Source passage:
——————
This isn’t an uber-technical column where I go through choke constrictions by the millimeter and tell you thread sizes for front beads. It’s a more an overview of what chokes you need so that you’re comfortable with what you have in your gun. Along the way I’ll cover some basics on what the beads are for on the front of your shotgun.
The game of skeet requires a more open pattern of shot, because the targets are close and you have a standard set of shots (the same on every skeet field)—hence the name of that choke constriction. Trap is similar, in that there are only 5 trajectories for the targets, but it requires the opposite constriction. Most trap shooters use Modified, Improved Modified and Full chokes to keep their patterns tighter for longer distances, especially when they move back toward the 27-yard line. The biggest variable in the clays game is sporting clays, because the targets are everything from close-up shots at 15 yards to 60-yard crossing birds…and those two may be on the same station!
If you ask 100 people which chokes they use and why, you’ll probably get 100 different opinions. The key is to try out different constrictions and figure out the ones you feel comfortable with and give you confidence that you’ll hit the bird.
In my capacity as brand manager at Syren, I got a call from a trap shooter the other day who wanted to know which choke patterned better at the 20-yard line—the Modified or the Improved Modified, with a shell that fired at 1,145 feet per second (fps). He wanted an exact answer right then on the phone, because he was shooting in an hour. He got very frustrated because I told him I couldn’t tell him that (and I wouldn’t send him back to a gunsmith, because they couldn’t tell him the answer either). I suggested he use a pattern board to determine the best one. He was emphatic that he couldn’t do that, as the pattern board was only for 16 yards with a full choke. This is like someone calling you and asking how a 3-inch wedge-heeled, suede shoe would fit them…without them ever giving you the brand of shoe.
——————
To-do item a:
Retype the passage on shotgun chokes from "If you ask 100" to "hit the bird.", keeping every word and mark the same.
——————
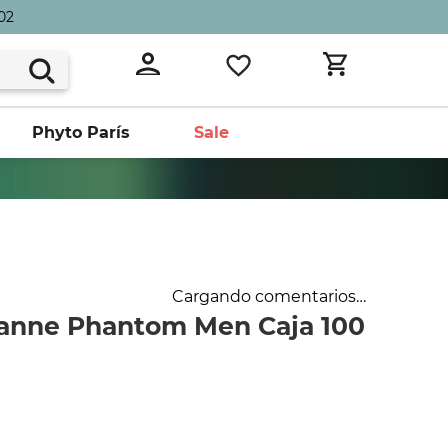
02
Phyto París
Sale
Cargando comentarios…
anne Phantom Men Caja 100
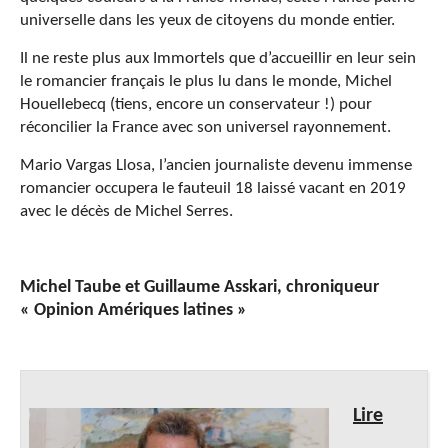
universelle dans les yeux de citoyens du monde entier.
Il ne reste plus aux Immortels que d’accueillir en leur sein
le romancier français le plus lu dans le monde, Michel
Houellebecq (tiens, encore un conservateur !) pour
réconcilier la France avec son universel rayonnement.
Mario Vargas Llosa, l’ancien journaliste devenu immense
romancier occupera le fauteuil 18 laissé vacant en 2019
avec le décès de Michel Serres.
Michel Taube et
Guillaume Asskari, chroniqueur
« Opinion Amériques latines »
Lire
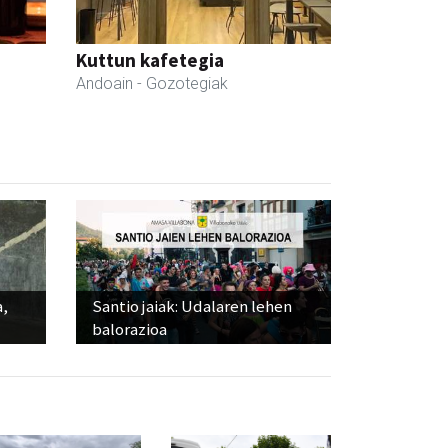
Kuttun kafetegia
Andoain
- Gozotegiak
a,
Santio jaiak: Udalaren lehen
balorazioa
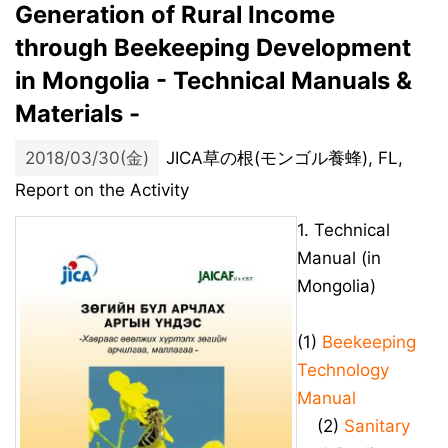
Generation of Rural Income
through Beekeeping Development
in Mongolia - Technical Manuals &
Materials -
2018/03/30(金)
JICA草の根(モンゴル養蜂), FL,
Report on the Activity
1. Technical
Manual (in
Mongolia)
(1)
Beekeeping
Technology
Manual
(2)
Sanitary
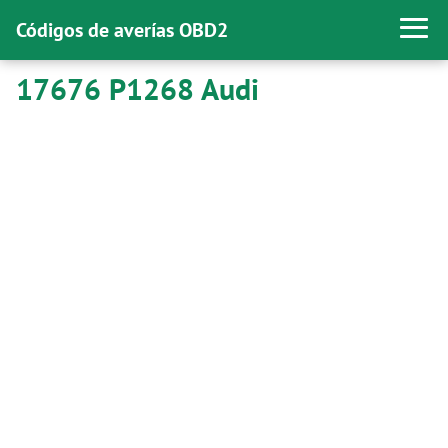
Códigos de averías OBD2
17676 P1268 Audi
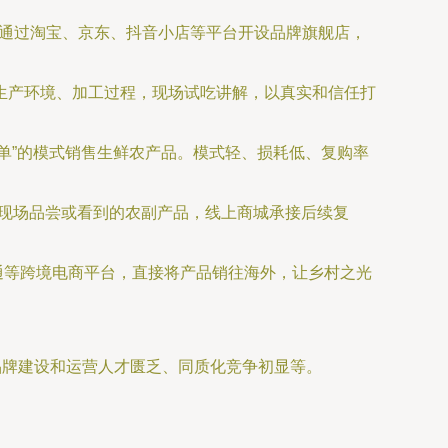
，通过淘宝、京东、抖音小店等平台开设品牌旗舰店，
生产环境、加工过程，现场试吃讲解，以真实和信任打
集单”的模式销售生鲜农产品。模式轻、损耗低、复购率
现场品尝或看到的农副产品，线上商城承接后续复
通等跨境电商平台，直接将产品销往海外，让乡村之光
品牌建设和运营人才匮乏、同质化竞争初显等。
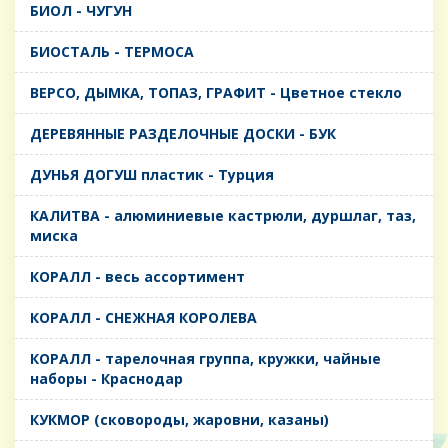
БИОЛ - ЧУГУН
БИОСТАЛЬ - ТЕРМОСА
ВЕРСО, ДЫМКА, ТОПАЗ, ГРАФИТ - Цветное стекло
ДЕРЕВЯННЫЕ РАЗДЕЛОЧНЫЕ ДОСКИ - БУК
ДУНЬЯ ДОГУШ пластик - Турция
КАЛИТВА - алюминиевые кастрюли, дуршлаг, таз,
миска
КОРАЛЛ - весь ассортимент
КОРАЛЛ - СНЕЖНАЯ КОРОЛЕВА
КОРАЛЛ - тарелочная группа, кружки, чайные
наборы - Краснодар
КУКМОР (сковороды, жаровни, казаны)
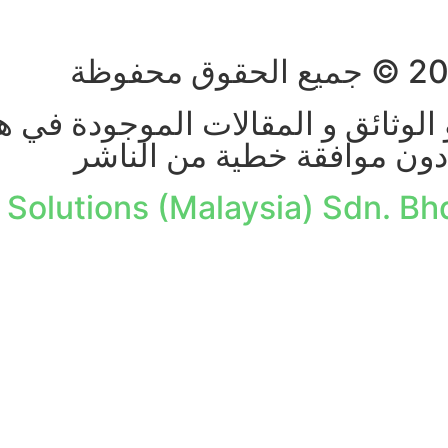
الوثائق و المقالات الموجودة في ه
دون موافقة خطية من الناشر
 Solutions (Malaysia) Sdn. Bh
——————
To-do item b:
Please convert the records, from the line with "universelle dans les" through the end of the records, into a JSON list of strings with one string per line. Skip blank lines and leave the pictures out.

Your solution a:
If you ask 100 people which chokes they use and why, you’ll probably get 100 different opinions. The key is to try out different constrictions and figure out the ones you feel comfortable with and give you confidence that you’ll hit the bird.

Your solution b:
[
  "universelle dans les yeux de citoyens du monde entier.",
  "Il ne reste plus aux Immortels que d’accueillir en leur sein",
  "le romancier français le plus lu dans le monde, Michel",
  "Houellebecq (tiens, encore un conservateur !) pour",
  "réconcilier la France avec son universel rayonnement.",
  "Mario Vargas Llosa, l’ancien journaliste devenu immense",
  "romancier occupera le fauteuil 18 laissé vacant en 2019",
  "avec le décès de Michel Serres.",
  "Michel Taube et",
  "Guillaume Asskari, chroniqueur",
  "« Opinion Amériques latines »",
  "Lire",
  "Kuttun kafetegia",
  "Andoain",
  "- Gozotegiak",
  "a,",
  "Santio jaiak: Udalaren lehen",
  "balorazioa",
  "Generation of Rural Income",
  "through Beekeeping Development",
  "in Mongolia - Technical Manuals &",
  "Materials -",
  "2018/03/30(金)",
  "JICA草の根(モンゴル養蜂), FL,",
  "Report on the Activity",
  "1. Technical",
  "Manual (in",
  "Mongolia)",
  "(1)",
  "Beekeeping",
  "Technology",
  "Manual",
  "(2)",
  "Sanitary",
  "Códigos de averías OBD2",
  "17676 P1268 Audi",
  "，通过淘宝、京东、抖音小店等平台开设品牌旗舰店，",
  "生产环境、加工过程，现场试吃讲解，以真实和信任打",
  "集单”的模式销售生鲜农产品。模式轻、损耗低、复购率",
  "现场品尝或看到的农副产品，线上商城承接后续复",
  "通等跨境电商平台，直接将产品销往海外，让乡村之光",
  "品牌建设和运营人才匮乏、同质化竞争初显等。",
  "БИОЛ - ЧУГУН",
  "БИОСТАЛЬ - ТЕРМОСА",
  "ВЕРСО, ДЫМКА, ТОПАЗ, ГРАФИТ - Цветное стекло",
  "ДЕРЕВЯННЫЕ РАЗДЕЛОЧНЫЕ ДОСКИ - БУК",
  "ДУНЬЯ ДОГУШ пластик - Турция",
  "КАЛИТВА - алюминиевые кастрюли, дуршлаг, таз,",
  "миска",
  "КОРАЛЛ - весь ассортимент",
  "КОРАЛЛ - СНЕЖНАЯ КОРОЛЕВА",
  "КОРАЛЛ - тарелочная группа, кружки, чайные",
  "наборы - Краснодар",
  "КУКМОР (сковороды, жаровни, казаны)",
  "الوثائق و المقالات الموجودة في ه",
  "دون موافقة خطية من الناشر",
  " Solutions (Malaysia) Sdn. Bh"
]